> _THE TASK_:
Answer from the page extract on self-similar and sub-self-similar sets:
(a) Which two methods does the page extract name for drawing a self-similar set easily?
(b) What distance does the approximation of a form by a self-similar set rely on?
(c) According to the page extract, how does the sub-self-similar set differ from the self-similar set?

--- PAGE EXTRACT Enclosed Below ---

1. Technical Field
The invention relates to an image processing technique for forming a fractal image by using a sub-self-similar set and particularly for making it possible to generate a sub-self-similar set easily.
2. Description of the Related Art
A self-similar set decided from a group of contraction maps is known well as a typical example of fractal. The self-similar set is a set, which is uniquely decided from contraction maps f1, . . . , fn in a complete metric space. The self-similar set is defined as a compact set A satisfying A=∪i−1nf1(A). The definition of the self-similar set is well known, for example, in Non-Patent Document 1-3.
The self-similar set has such a characteristic that the set itself is formed of a sum of n contracted copies. As self-similar sets, there are sets having various forms such as sets named “Cantor set”, “Koch curve”, “Levy curve”, “Sierpinski Triangle” and “Takagi curve.” Particularly, it is known that a part of the self-similar sets are models suitable for complex forms existing in the natural world. For example, the Hata's tree-like set and the Barnsley's fern will correspond to this type of self-similar sets. More generally, it is known that a complex form can be approximated as a self-similar set when contraction maps are selected wisely. Characteristics of these self-similar fractals have been described in detail, for example, in Non-Patent Document 1-3. Such a self-similar set can be drawn easily by a method such as random iteration algorithm or deterministic algorithm described in detail, for example, in Non-Patent Document 2.
The self-similar set can give a model preferred in terms of representation of a complex form or a natural form as described above. However, the number of contraction maps generally increases if it is attempted to obtain a form approximate to an arbitrary form from the self-similar set. Moreover, the approximation of the form on this occasion is based on a distance called “Hausdorff distance.” Therefore, the distance may be different from a distance visually recognized by a human being. In addition, there is a directionality of giving a complex form “likelihood” as another directionality concerned with use of the self-similar set. This directionality may be thought to be a rather preferred directionality in terms of characteristics of the self-similar set. However, an artificial factor remains in the obtained form because of the limitation of “self-similar”.
On the other hand, a compact set P satisfying F⊂∪i=1nf1(F) with respect to the contraction maps f1, . . . , fn is called “sub-self-similar set.” That is, the sub-self-similar set has such a characteristic that the subset itself is included in a set formed of a sum of n contracted copies. The sub-self-similar set is different from the self-similar set in that the sub-self-similar set cannot be decided uniquely. The sub-self-similar set may include a large number of sets. The self-similar set A itself and a boundary set of the self-similar set A satisfy the definition of the sub-self-similar set. As is obvious from this fact, the sub-self-similar set may be said to have a more general figure than that of a fractal decided from a group of contraction maps. Incidentally, mathematical characteristics of the sub-self-similar set have been described in detail, for example, in Non-Patent Document 3.

--- End of Enclosed PAGE EXTRACT ---
--- SUPPLIED ENTRIES Enclosed Below ---

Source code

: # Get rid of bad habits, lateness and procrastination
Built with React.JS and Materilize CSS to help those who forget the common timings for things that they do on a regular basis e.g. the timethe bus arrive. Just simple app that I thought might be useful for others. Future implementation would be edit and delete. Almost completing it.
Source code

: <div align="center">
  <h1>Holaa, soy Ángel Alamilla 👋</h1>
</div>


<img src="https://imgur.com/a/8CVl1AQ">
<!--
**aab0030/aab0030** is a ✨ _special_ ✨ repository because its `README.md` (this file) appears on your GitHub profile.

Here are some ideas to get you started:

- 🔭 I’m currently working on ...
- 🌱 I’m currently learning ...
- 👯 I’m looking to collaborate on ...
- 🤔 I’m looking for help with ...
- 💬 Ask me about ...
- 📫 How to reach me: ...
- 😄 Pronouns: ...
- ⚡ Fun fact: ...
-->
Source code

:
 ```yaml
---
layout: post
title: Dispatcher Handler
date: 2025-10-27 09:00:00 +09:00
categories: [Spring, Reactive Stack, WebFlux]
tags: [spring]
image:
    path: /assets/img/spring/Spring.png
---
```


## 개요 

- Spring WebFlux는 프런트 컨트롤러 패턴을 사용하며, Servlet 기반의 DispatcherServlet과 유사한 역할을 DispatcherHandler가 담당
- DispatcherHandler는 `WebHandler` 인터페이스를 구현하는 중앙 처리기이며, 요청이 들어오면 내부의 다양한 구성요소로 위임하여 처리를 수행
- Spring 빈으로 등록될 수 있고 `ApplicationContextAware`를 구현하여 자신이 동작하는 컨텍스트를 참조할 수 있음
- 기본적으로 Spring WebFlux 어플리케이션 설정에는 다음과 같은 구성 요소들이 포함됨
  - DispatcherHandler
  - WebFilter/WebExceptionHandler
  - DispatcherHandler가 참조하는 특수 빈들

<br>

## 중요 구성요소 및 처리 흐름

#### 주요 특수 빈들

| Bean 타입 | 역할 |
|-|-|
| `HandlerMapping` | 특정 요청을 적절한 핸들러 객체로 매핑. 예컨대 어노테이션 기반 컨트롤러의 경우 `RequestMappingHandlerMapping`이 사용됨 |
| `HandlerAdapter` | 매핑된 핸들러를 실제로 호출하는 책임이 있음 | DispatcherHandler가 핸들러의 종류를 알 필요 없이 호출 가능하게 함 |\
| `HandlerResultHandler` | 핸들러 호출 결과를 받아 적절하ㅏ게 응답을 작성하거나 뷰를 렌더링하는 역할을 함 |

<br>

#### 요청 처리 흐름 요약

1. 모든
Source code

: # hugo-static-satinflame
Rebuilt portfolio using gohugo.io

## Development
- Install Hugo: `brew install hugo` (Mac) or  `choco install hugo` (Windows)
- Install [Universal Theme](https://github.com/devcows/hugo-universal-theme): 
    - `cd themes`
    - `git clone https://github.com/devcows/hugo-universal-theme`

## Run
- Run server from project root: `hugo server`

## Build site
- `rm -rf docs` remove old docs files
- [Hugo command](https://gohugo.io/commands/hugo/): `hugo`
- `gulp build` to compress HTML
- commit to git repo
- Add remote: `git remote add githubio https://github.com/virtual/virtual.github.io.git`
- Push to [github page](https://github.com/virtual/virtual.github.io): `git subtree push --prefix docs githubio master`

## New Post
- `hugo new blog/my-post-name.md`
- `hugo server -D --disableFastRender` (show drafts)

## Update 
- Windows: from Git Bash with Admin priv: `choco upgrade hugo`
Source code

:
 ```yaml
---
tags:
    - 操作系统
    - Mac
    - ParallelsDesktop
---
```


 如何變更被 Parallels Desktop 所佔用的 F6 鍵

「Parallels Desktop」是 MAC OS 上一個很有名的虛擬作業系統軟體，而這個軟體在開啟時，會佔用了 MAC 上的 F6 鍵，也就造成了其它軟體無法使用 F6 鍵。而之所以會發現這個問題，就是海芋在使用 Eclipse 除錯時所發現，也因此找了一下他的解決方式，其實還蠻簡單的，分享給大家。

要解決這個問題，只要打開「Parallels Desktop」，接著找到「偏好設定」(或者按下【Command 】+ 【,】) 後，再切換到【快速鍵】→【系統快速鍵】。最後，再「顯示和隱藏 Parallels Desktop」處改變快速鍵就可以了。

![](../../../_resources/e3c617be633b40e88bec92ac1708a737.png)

--- End of Enclosed SUPPLIED ENTRIES ---

> _SOLVED PROBLEM_:
(a) Random iteration algorithm and deterministic algorithm.
(b) The "Hausdorff distance."
(c) The sub-self-similar set cannot be decided uniquely.